A Minnesota woman is suing her employer, Electrolux Home Products, over events connected to a denial of a restroom break that caused her to urinate in a box while on the assembly line. Her lawsuit is just one example of the relentless drive by the capitalist class to extract ever-greater production from its workers.

Lily Prince is a 51-year-old woman from Cold Spring, Minnesota, who works at Electrolux’s St. Cloud factory making steel liners for freezers. Prior surgeries have left her intestines smaller than usual and resulted in her having to use the restroom frequently. On August 2, 2012, at 12:45 p.m., Prince asked her assembly line leader to cover her so that she could go to the bathroom, but was denied. She asked again at 1 p.m., and her lead told her that “he didn’t have time to give me a bathroom break,” according to an interview Prince gave to the StarTribune.

At 1:15 p.m., Prince saw her manager head toward the break room. She explained that “I assumed he was totally dismissing me, and wasn’t going to give me a bathroom break. I got panicky and I didn’t know what to do and I didn’t want to pee in my pants at work.” As a result, at 1:25 p.m., she put a plastic bag in an empty box, walked to a garbage can near the assembly line, and urinated into the box. Electrolux fired her the next day for a “health and safety violation.”

Prince was unemployed for the next 11 months, struggling to make ends meet and living in a trailer park, before an arbitrator ruled that Electrolux wrongly fired her. She now works the third shift and does not have restrictions on bathroom breaks. She is suing for back wages and discrimination. Her lawsuit alleges that other workers at the St. Cloud plant have been denied restroom breaks, and refers specifically to a different woman at the plant who relieved herself in a bucket after being denied a break.

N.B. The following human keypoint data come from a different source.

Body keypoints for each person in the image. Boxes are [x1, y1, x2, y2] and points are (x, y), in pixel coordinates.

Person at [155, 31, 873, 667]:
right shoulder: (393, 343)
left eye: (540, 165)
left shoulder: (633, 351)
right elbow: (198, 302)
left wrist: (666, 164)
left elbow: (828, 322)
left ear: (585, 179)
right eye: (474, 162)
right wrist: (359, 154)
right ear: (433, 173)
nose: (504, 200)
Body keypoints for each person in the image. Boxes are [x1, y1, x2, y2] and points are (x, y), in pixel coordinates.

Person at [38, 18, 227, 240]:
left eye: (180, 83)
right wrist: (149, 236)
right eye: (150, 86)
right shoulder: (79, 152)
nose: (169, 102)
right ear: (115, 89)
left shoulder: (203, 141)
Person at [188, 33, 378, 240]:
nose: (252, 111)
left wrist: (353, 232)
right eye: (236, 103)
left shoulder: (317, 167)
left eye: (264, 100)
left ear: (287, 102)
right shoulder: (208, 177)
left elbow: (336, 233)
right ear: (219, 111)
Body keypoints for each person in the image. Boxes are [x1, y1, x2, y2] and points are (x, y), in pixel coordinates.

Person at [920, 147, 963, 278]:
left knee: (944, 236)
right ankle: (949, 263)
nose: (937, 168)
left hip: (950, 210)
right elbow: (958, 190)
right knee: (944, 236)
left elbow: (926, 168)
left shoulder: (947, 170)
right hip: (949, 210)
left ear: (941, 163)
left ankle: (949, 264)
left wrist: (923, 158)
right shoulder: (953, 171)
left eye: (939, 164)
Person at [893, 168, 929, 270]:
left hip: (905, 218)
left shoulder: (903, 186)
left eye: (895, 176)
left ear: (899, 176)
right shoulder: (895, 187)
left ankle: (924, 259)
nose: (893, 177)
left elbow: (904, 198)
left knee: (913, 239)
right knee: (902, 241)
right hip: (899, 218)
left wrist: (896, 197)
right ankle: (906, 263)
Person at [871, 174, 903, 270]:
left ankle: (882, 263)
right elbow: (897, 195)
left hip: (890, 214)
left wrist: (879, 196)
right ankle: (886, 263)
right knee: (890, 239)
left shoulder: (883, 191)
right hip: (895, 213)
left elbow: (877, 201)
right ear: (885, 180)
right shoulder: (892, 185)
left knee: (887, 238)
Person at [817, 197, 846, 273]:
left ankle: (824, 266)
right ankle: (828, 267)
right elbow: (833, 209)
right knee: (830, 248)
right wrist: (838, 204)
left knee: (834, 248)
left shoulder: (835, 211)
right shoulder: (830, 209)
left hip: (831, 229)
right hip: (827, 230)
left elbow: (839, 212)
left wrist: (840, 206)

Electrolux, a Swedish company, is the second largest household appliance manufacturer, by revenue, in the world. In 2011, its revenues exceeded $100 billion, and its profits were $2.64 billion. Figures from the same year show that it employed more than 50,000 people. The company has resolved several complaints over the last decade at its St. Cloud plant that it does not allow sufficient breaks for its Muslim workers to observe their religious duties.

In recent years, Electrolux has taken advantage of its ability to manufacture globally to drive down labor costs. In 2004, it moved part of its production in St. Cloud to China. In 2011, 1,300 workers in l’Assomption, Quebec, lost their jobs when Electrolux shifted operations from there to Memphis, Tennessee, where it could pay workers one-third less. It is currently threatening to move Italian operations to Poland unless workers agree to drastic cuts in wages and benefits. Workers at the plant in St. Cloud are represented by the International Association of Machinists, which has no such international strategy to protect workers.

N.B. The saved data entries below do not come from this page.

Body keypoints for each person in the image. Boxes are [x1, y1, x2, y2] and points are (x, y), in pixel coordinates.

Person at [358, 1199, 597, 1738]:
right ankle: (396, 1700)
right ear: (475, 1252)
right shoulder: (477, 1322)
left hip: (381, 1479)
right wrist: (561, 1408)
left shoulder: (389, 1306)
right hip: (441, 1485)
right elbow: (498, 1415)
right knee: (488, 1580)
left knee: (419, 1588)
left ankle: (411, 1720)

Prince’s lawsuit is not alone in Minnesota. On February 28, 2014, Chia Tasah filed a lawsuit against Fairview Southdale Hospital alleging that his employer denied him additional bathroom breaks needed because of diabetic medications he takes. Two complaints were filed with the Department of Labor and Industry in 2013 specifically citing bathroom breaks. In 2008, a Minnesota judge determined, as part of a class action lawsuit, that there were 1.5 million shortened or missed rest breaks at Walmarts and Sam’s Clubs from 1998 to 2004. His findings noted that one employee suffered “the humiliating experience of soiling herself while at work because she was not permitted to use the restroom.”

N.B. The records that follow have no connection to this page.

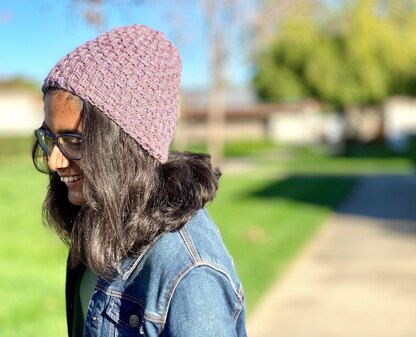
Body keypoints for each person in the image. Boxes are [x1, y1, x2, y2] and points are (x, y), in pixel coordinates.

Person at [32, 24, 247, 337]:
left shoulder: (190, 272)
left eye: (74, 141)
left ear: (126, 143)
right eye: (50, 138)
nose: (54, 160)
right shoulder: (101, 217)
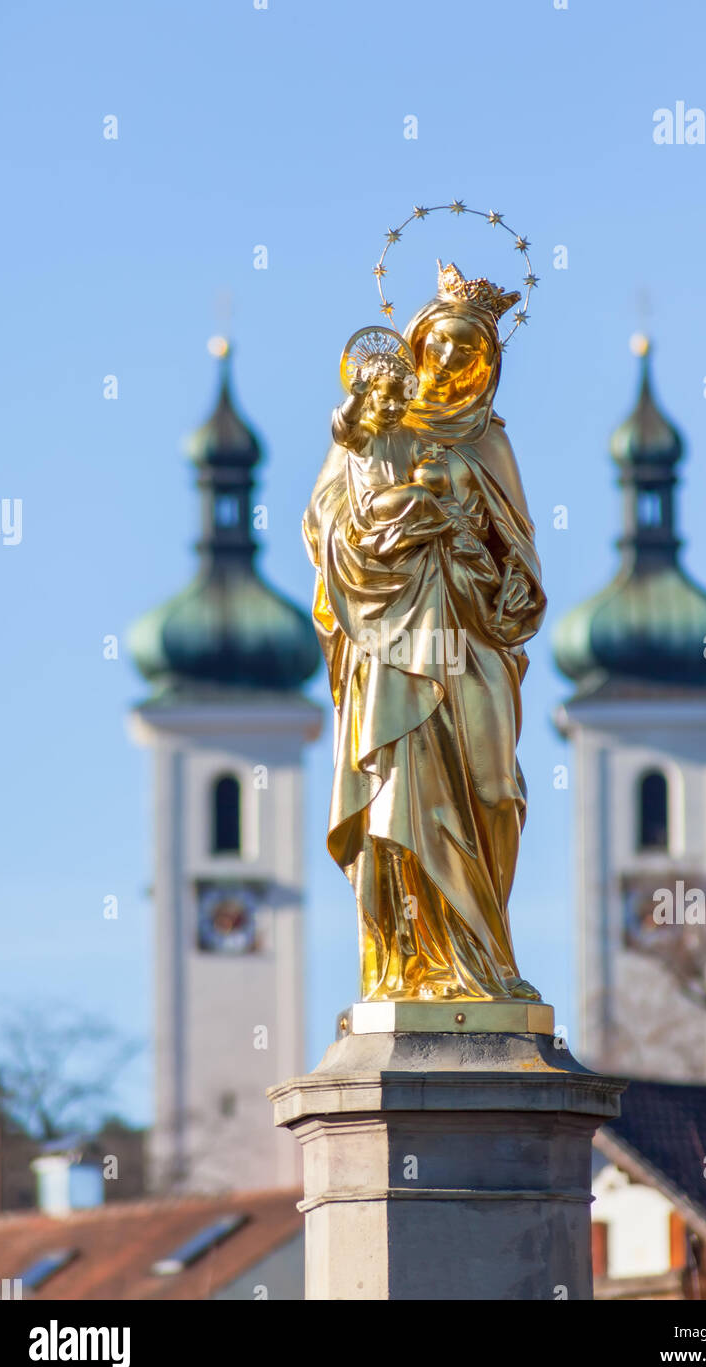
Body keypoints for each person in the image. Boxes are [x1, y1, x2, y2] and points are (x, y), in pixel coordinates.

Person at [303, 262, 546, 1001]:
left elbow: (523, 565)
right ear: (416, 343)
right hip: (395, 642)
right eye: (438, 344)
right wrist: (400, 523)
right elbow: (326, 528)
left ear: (488, 365)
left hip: (472, 642)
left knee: (495, 792)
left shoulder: (491, 447)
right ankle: (415, 964)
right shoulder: (376, 427)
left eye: (467, 351)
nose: (447, 360)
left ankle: (486, 959)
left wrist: (505, 583)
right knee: (402, 798)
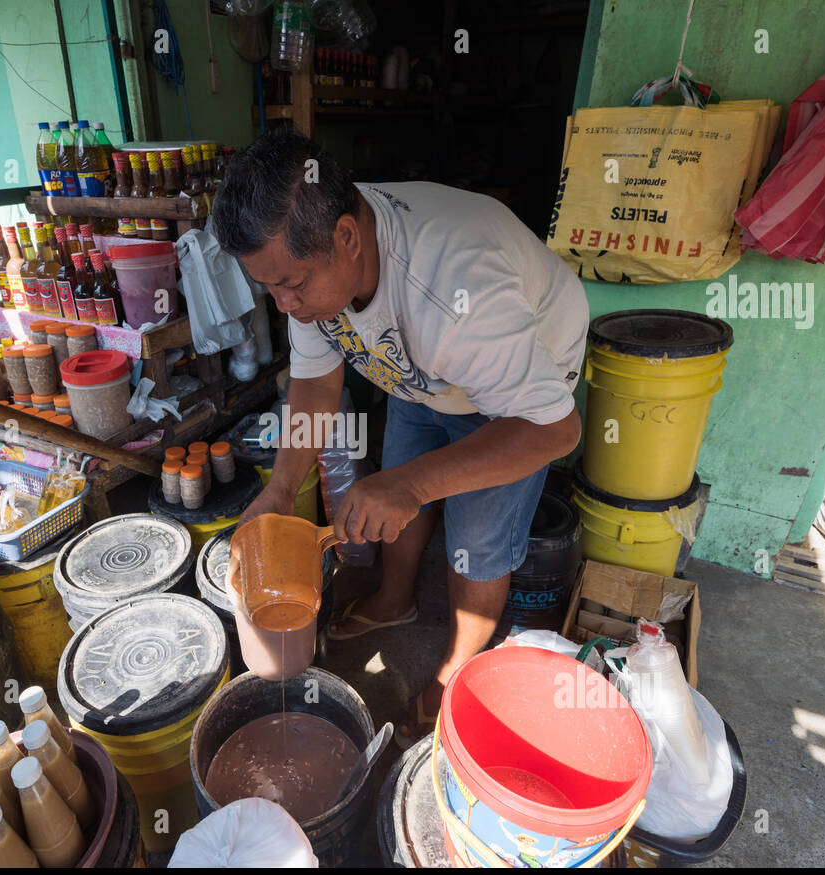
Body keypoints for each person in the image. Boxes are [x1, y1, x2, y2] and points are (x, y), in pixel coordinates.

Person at [213, 130, 588, 747]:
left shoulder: (455, 293)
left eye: (293, 285)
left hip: (517, 401)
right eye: (269, 287)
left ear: (347, 238)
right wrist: (281, 490)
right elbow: (313, 380)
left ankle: (454, 671)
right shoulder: (314, 269)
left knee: (475, 542)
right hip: (423, 374)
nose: (284, 304)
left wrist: (413, 484)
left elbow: (554, 428)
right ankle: (395, 598)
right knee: (393, 487)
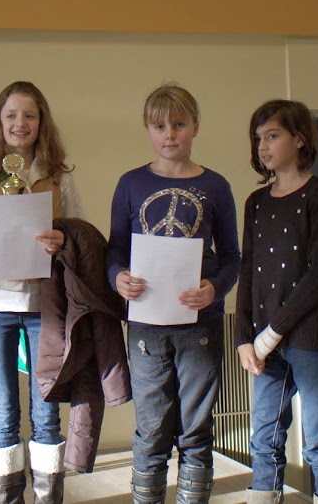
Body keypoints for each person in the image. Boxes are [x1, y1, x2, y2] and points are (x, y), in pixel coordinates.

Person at [106, 83, 240, 504]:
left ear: (195, 127)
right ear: (147, 129)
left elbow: (232, 256)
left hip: (200, 326)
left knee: (196, 429)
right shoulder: (130, 183)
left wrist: (214, 288)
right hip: (146, 326)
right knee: (151, 428)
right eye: (159, 126)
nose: (170, 134)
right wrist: (117, 277)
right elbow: (115, 249)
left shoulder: (216, 186)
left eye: (179, 125)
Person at [0, 81, 83, 503]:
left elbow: (80, 236)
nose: (20, 123)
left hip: (46, 305)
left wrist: (62, 240)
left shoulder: (60, 177)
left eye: (29, 115)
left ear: (41, 121)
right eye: (11, 115)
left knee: (46, 413)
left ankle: (48, 498)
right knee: (4, 413)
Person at [235, 99, 318, 504]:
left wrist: (272, 333)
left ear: (299, 139)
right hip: (265, 342)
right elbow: (248, 272)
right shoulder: (256, 203)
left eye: (273, 136)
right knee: (264, 438)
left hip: (312, 339)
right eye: (258, 138)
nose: (263, 146)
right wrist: (243, 337)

The denial of bathroom breaks is part of the never-ending drive to increase worker productivity. The Bureau of Labor Statistics (BLS) recently reported that nonfarm labor productivity increased by a 1.8 percent annual rate during the fourth quarter of 2013, which follows a 1.3 percent increase from the fourth quarter of 2012 to the fourth quarter of 2013. Productivity in manufacturing increased 5.2 percent from 2000 to 2011 according to the BLS. A 2013 release by the Economic Policy Institute (EPI) showed that productivity for production/nonsupervisory workers increased 240.9 percent between 1948 and 2012.

Worker compensation has not seen any comparable increase. The same EPI report showed that real hourly compensation only increased 107.8 percent during the same 1948-2012 period, with almost all of those gains occurring between 1948 and 1972. Other recent reports have noted that 95 percent of all income gains from 2009 to 2012 went to the top 1 percent.